Many in the space have criticized regulators including the CFTC and SEC for taking a “regulation by enforcement” approach to crypto in the United States.

The United States Commodity Futures Trading Commission, or CFTC, filed a complaint against Digitex LLC and its founder and CEO Adam Todd for failing to register the cryptocurrency futures exchange and manipulating the price of its DGTX token.

According to a Sept. 30 court filing in the Southern District of Florida, Todd allegedly pumped up the price of DGTX tokens in an effort to inflate Digitex’s holdings. The U.S. regulator claimed the Digitex CEO used different corporate entities as part of a scheme to launch and operate an illegal digital asset derivatives trading platform, in violation of the Commodity Exchange Act.

CFTC rules require performing rKnow Your Customer checks and implementing a customer information program. Todd said in 2020 that he planned to remove all KYC procedures from Digitex in an effort to protect user data.

The complaint said the CFTC sought a court order blocking Todd and Digitex from engaging in digital asset transactions considered commodities under the regulator’s purview. In addition, the regulator intended for Digitex to pay civil monetary penalties, disgorgement, and restitution to affected parties. At the time of publication, both Digitex’s and its futures websites were offline.
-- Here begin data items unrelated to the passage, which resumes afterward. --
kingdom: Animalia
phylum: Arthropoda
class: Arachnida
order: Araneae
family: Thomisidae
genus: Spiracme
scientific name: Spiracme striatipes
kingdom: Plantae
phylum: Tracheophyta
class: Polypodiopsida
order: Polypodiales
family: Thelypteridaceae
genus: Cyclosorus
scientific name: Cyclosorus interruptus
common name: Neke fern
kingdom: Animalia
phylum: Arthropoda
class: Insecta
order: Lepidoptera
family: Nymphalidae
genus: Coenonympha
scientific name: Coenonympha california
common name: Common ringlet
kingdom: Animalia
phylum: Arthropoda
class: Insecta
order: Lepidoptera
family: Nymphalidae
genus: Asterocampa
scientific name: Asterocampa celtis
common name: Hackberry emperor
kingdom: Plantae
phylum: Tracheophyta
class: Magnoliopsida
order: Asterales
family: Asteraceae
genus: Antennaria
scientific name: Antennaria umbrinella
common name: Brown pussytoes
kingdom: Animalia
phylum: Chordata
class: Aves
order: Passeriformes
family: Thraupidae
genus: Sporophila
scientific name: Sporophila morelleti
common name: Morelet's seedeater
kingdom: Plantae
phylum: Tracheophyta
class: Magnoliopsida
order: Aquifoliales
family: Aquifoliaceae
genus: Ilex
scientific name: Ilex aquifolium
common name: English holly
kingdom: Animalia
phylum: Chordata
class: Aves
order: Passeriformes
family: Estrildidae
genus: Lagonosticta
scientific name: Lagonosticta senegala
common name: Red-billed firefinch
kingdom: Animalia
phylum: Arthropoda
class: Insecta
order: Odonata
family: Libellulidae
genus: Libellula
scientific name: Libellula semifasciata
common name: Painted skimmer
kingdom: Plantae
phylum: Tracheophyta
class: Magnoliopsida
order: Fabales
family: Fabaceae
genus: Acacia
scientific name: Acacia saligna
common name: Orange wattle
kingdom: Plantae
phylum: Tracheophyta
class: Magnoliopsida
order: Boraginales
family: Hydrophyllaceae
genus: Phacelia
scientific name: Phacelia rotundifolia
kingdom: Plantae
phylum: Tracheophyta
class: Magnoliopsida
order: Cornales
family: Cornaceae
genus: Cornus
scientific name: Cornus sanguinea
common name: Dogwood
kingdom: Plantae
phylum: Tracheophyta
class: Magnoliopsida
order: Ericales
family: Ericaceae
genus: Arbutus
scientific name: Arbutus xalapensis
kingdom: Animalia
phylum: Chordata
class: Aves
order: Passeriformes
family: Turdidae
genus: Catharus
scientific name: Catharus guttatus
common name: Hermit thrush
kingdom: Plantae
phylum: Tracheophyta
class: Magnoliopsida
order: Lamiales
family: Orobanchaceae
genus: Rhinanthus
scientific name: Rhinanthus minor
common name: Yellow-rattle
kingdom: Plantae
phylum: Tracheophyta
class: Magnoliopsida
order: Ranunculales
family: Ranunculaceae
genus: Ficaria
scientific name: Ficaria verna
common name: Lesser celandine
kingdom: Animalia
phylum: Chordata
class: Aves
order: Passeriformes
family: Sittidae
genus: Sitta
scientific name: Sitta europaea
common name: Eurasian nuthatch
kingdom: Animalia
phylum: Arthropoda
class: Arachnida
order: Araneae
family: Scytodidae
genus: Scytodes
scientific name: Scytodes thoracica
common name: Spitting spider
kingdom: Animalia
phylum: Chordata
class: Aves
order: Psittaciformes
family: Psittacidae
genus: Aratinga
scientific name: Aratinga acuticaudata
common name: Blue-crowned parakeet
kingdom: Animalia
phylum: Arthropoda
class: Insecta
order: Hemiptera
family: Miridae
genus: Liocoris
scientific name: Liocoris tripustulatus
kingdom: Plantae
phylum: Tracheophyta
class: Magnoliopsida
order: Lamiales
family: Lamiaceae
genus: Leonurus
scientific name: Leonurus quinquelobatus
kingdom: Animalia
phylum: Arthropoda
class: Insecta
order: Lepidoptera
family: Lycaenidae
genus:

Related: SEC alleges fintech and 'market maker' firms manipulated crypto market in token scheme

Many in the crypto space have criticized regulators including the CFTC and Securities and Exchange Commission, or SEC, for taking a “regulation by enforcement” approach to crypto in the United States. While the SEC is currently engaged in a legal battle against Ripple over whether the firm’s XRP sales violated securities laws, CFTC commissioner Caroline Pham met with Ripple CEO Brad Garlinghouse as part of a “learning tour” on crypto and blockchain in September.